It was about that time again; University students often spent half the day worrying about school, and half the day worrying about what to make for dinner. Already five in the evening, and I still don’t know what to do. My stomach grumbles a storm, still grumpy from the morning of baby carrots and Dasani water. Hey, as long as it killed the hunger pains, right?
I had nothing in the fridge, nothing in the cabinets, heck, nothing hidden in the back-seat of my car either… which was odd. Sometimes, if I got lucky, I could fish out a packet of crisps from a forgetful Subway sandwich trip.
I sat my rear down at the desk, pulled back a drawer filled with menus, and laid them all out before me. “Greasy, greasy, greasy, healthy -but- boring, greasy… Perhaps I’ll just do pizza?” I spoke aloud. My self-conscious told me the right choice would be to pick something health; I -did- promise myself I would try not to pig out on as many carbs. Do I want that bikini-body or not?

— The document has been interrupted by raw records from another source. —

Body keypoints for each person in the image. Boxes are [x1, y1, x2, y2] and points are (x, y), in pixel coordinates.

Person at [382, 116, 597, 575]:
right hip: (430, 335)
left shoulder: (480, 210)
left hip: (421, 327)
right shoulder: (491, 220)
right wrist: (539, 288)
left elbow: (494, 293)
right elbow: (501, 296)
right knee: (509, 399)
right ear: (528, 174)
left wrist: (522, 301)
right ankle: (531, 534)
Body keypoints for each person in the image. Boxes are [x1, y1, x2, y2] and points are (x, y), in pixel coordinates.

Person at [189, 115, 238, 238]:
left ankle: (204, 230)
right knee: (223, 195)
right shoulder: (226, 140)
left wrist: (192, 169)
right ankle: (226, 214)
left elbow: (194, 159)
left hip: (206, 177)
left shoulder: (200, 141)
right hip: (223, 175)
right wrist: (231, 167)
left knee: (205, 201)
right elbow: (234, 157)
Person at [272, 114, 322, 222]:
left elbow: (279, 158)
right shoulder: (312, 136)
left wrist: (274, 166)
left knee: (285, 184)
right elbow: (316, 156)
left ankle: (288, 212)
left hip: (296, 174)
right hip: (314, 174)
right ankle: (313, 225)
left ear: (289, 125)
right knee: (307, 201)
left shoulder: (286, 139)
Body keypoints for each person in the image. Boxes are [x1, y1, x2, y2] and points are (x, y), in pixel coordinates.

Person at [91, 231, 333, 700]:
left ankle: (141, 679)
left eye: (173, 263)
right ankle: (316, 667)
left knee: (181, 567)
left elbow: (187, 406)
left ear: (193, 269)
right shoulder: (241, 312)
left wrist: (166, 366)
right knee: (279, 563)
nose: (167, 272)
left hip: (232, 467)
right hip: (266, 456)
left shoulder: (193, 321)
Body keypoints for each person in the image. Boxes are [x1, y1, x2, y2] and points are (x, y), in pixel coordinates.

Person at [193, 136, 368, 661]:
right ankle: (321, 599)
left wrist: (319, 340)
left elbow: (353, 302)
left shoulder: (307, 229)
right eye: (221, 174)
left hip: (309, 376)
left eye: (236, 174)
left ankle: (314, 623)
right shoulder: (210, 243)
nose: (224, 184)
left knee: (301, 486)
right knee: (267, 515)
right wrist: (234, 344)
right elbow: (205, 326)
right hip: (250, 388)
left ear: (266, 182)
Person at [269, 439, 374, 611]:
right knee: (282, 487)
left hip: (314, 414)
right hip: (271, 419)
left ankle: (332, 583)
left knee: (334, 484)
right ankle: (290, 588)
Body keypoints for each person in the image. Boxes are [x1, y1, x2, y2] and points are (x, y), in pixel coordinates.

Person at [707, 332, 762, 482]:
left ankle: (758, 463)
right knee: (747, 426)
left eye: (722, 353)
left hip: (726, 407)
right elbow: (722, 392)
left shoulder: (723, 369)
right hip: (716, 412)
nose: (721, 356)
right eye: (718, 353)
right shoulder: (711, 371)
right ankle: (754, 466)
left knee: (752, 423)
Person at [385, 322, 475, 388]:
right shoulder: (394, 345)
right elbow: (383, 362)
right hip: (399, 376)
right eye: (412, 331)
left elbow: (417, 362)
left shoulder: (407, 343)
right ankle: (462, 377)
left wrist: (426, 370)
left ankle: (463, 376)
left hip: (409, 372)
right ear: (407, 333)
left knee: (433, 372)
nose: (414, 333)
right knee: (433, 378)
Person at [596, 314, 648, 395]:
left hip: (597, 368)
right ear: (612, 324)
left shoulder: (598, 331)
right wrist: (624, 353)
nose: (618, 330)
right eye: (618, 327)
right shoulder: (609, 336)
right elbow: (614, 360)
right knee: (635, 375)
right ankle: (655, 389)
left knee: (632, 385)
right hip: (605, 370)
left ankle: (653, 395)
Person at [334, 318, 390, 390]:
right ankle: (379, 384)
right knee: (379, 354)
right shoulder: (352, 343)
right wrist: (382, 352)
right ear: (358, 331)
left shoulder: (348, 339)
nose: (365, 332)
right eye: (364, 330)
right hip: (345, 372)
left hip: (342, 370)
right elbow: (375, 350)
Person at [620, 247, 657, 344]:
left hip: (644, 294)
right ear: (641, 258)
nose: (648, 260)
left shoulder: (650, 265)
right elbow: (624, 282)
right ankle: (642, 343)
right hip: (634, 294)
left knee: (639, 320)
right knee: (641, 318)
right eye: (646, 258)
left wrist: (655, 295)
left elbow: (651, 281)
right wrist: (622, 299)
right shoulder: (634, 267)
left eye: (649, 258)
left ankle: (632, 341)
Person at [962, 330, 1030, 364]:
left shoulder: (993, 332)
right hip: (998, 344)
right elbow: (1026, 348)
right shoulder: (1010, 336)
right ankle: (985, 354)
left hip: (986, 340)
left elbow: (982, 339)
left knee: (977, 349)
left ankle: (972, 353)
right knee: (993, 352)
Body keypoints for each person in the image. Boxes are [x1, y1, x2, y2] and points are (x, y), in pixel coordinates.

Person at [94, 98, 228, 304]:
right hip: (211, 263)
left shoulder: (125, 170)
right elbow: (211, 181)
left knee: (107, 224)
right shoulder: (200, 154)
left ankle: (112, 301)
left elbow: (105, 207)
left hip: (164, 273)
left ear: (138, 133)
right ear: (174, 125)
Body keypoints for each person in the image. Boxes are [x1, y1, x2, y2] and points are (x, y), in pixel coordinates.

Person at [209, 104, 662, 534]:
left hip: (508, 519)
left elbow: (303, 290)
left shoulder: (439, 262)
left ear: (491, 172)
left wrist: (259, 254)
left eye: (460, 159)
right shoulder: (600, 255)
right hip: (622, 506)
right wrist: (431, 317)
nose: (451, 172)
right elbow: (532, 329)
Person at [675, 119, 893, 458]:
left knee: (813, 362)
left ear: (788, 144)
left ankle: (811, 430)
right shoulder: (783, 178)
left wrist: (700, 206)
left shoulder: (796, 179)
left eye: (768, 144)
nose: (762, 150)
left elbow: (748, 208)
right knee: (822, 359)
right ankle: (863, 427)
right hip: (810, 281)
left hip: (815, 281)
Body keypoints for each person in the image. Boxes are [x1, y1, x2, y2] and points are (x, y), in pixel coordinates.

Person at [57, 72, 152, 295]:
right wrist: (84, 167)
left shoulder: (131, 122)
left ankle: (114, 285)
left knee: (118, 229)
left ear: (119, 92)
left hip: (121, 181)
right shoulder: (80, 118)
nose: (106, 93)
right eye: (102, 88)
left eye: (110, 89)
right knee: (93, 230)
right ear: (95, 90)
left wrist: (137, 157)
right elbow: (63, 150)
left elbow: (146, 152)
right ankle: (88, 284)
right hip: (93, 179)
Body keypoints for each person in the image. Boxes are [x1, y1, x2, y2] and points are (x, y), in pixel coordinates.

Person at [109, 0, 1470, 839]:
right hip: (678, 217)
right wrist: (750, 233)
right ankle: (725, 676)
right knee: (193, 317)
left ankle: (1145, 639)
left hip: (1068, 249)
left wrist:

As I reached for the menu of the local salad-extravaganza bar, the menu for Pizza Hut flipped over and covered the top of it. My heart leapt up into my throat for a sheer moment, until I realized the window was open. After dealing with the problem by shutting it, I returned to slide the Pizza menu to the side. Let’s try this again. I reach out to grasp the salad-bar menu, but this time, the 5 Guys menu dives in the way.
Abruptly, I stand up. The air conditioning had been off all day; the wind wasn’t causing anything to move. With fright spurring me to dash, I spin and flee toward the door. Before I could get my hand upon the doorknob, fast-food menus slapped against the door like a raining volley of ammunition. Regardless, I tug swing it open and charge toward the stairs. The menus cling to my body, making me run slower and slower. Each step forward caused my breathing to accelerate in exhaustion. The plastic, laminated material made my skin sweat and uncomfortable.
“Enough! Enough! Enough!” I cry, ripping each menu from my body to try and dispose of them within a garbage bin at the end of my apartment’s road. Goodbye burgers, goodbye fries, goodbye pizza, goodbye fried chicken. As each menu laid to rest within the bin, it seemed eternal.
I returned home, sweaty and unnerved, frustrated and tired. There sat upon my desk was one remaining menu.